Cross Entropy
Cross-entropy is a commonly used loss function in machine learning, particularly in classification tasks, to measure the difference between two probability distributions. It is used to quantify the error between the actual distribution of the labels and the predicted distribution by a model.
\[ H(p, q) = – \sum_{i=1}^{n} p(x_i) \log(q(x_i)) \]
- \(p(x_i)\): the true probability of class \(i\) (usually 0 or 1 in classification tasks)
- \(q(x_i)\): the predicted probability for class \(i\)
- \(n\): the number of classes
1. Basic sample
Suppose you’re predicting the outcome of a football match, and there are three possible outcomes:
- Team A wins
- Team B wins
- Draw
Let’s assume the true result is that Team A wins:
- Team A wins: 1
- Team B wins: 0
- Draw: 0
Now, suppose your model predicts the following probabilities for the outcomes:
- Team A wins: 0.6
- Team B wins: 0.3
- Draw: 0.1
The cross-entropy would be calculated as follows:
\[ H(p, q) = -(1 \cdot \log(0.6) + 0 \cdot \log(0.3) + 0 \cdot \log(0.1)) \]
\[ \Rightarrow H(p, q) = -\log(0.6) \]
\[ \Rightarrow H(p, q) \approx -(-0.2218) = 0.2218 \]

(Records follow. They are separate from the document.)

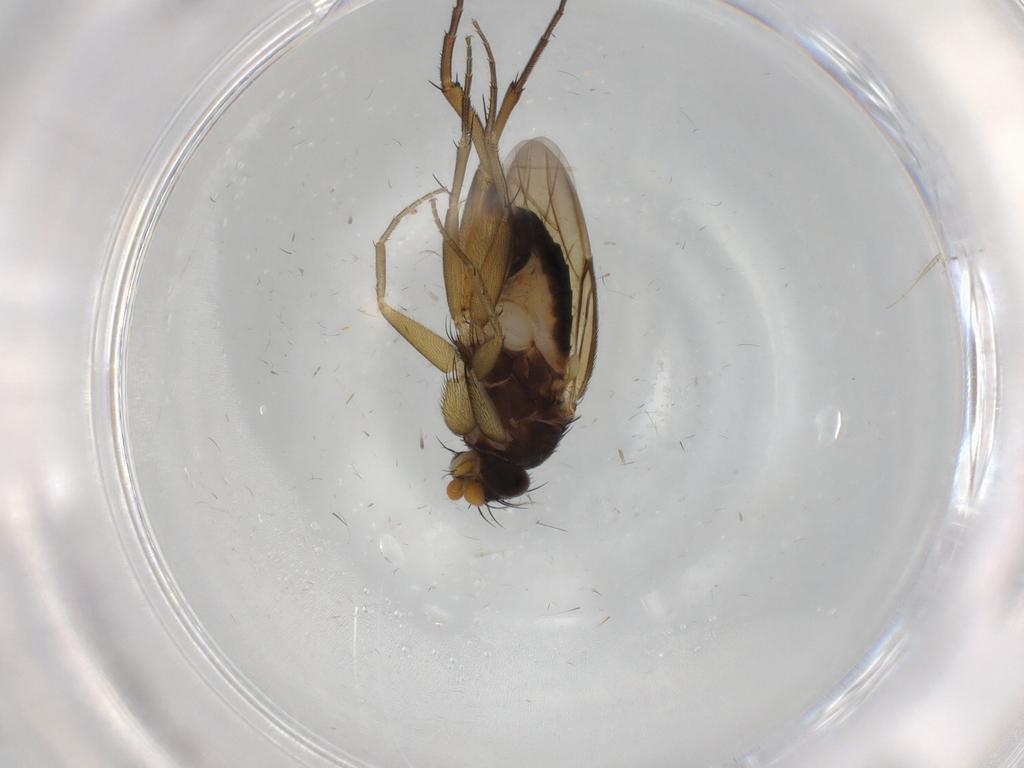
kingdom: Animalia
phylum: Arthropoda
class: Insecta
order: Diptera
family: Phoridae
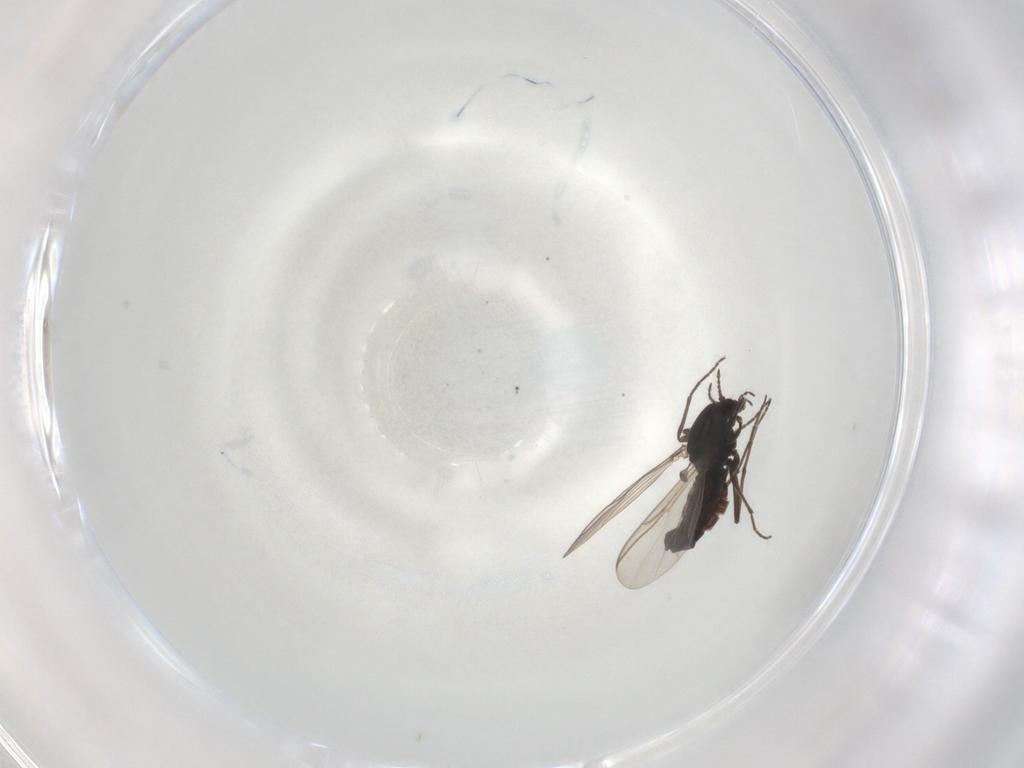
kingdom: Animalia
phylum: Arthropoda
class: Insecta
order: Diptera
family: Chironomidae
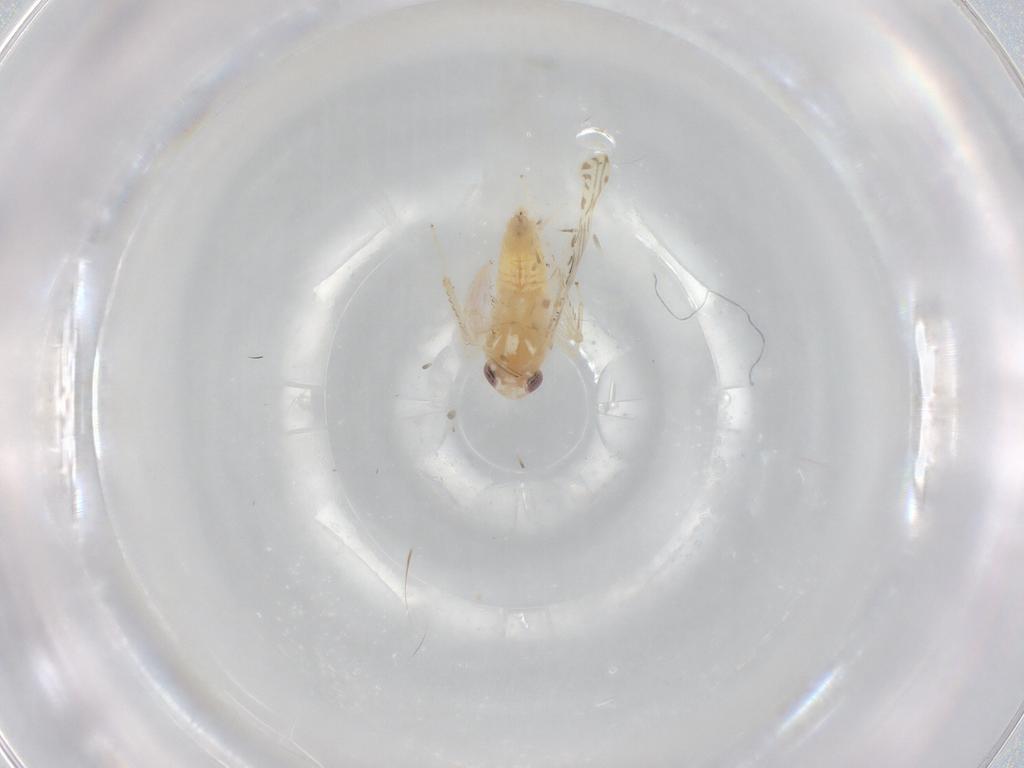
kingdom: Animalia
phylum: Arthropoda
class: Insecta
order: Hemiptera
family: Cicadellidae
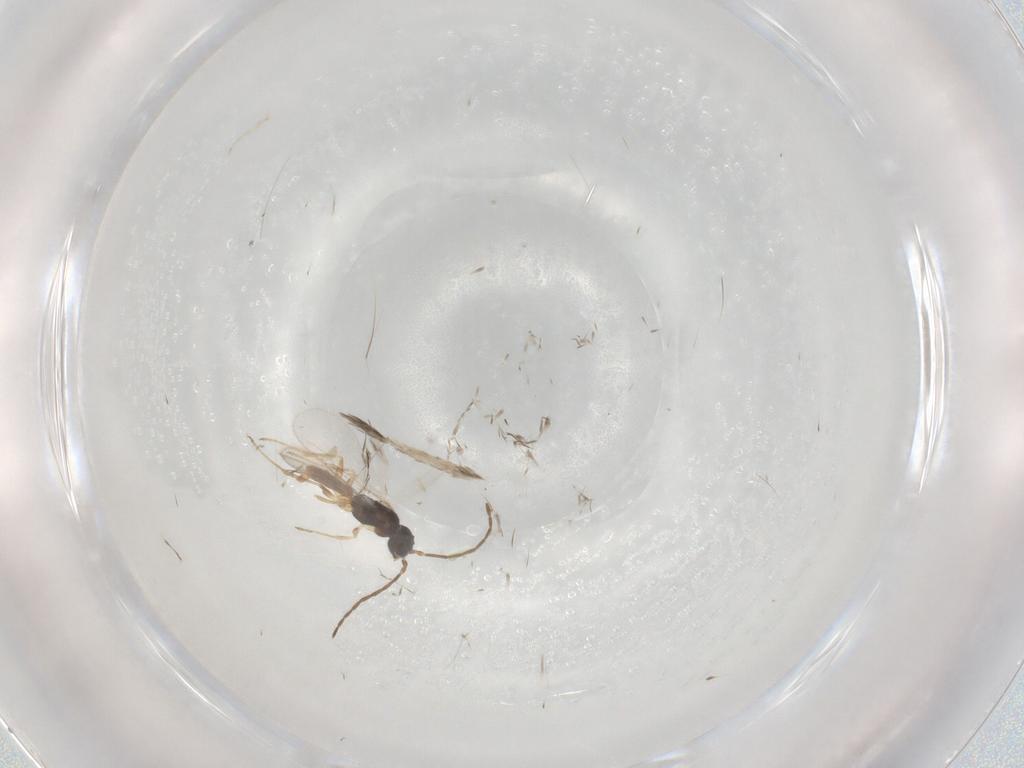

So the cross-entropy loss for this prediction would be approximately 0.2218
2. Logarithm Function
- At \(x = 1\) => \(\log(1) = 0\)
- As \(x\) decreases (closer to 0) => \(\log(x)\) becomes more negative
Based on the above properties, we use the logarithm in the cross-entropy formula is to penalize incorrect predictions more strongly.
- Logarithms turn small probabilities into large negative values, heavily penalizing wrong predictions.
- If the predicted probability of the true class is high (close to 1), the logarithm yields a value close to 0, meaning low loss and rewarding accurate predictions.
- The logarithmic function provides smooth, differentiable output, which helps optimization algorithms (like gradient descent) efficiently update model weights during training.